### [PROBLEM DETAILS]
From the data below, return the exact lines starting at the line containing "923 094 108" and ending at the line containing "- Destacar 3 publicaciones", both included, and nothing else.

START PROVIDED INFORMATION

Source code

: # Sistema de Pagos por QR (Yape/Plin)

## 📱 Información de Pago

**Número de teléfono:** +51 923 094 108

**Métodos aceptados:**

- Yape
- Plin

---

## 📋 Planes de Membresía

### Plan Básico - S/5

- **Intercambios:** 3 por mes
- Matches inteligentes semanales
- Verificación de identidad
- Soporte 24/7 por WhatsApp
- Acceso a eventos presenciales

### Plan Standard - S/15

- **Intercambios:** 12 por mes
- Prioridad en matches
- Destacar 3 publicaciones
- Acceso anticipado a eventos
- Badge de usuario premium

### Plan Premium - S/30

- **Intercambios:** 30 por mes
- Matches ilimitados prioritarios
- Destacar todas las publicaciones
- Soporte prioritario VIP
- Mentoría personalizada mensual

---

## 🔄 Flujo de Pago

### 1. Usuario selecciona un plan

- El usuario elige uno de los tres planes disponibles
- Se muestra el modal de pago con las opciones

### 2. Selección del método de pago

END PROVIDED INFORMATION

### [RESULT OF THE EXERCISE]
**Número de teléfono:** +51 923 094 108

**Métodos aceptados:**

- Yape
- Plin

---

## 📋 Planes de Membresía

### Plan Básico - S/5

- **Intercambios:** 3 por mes
- Matches inteligentes semanales
- Verificación de identidad
- Soporte 24/7 por WhatsApp
- Acceso a eventos presenciales

### Plan Standard - S/15

- **Intercambios:** 12 por mes
- Prioridad en matches
- Destacar 3 publicaciones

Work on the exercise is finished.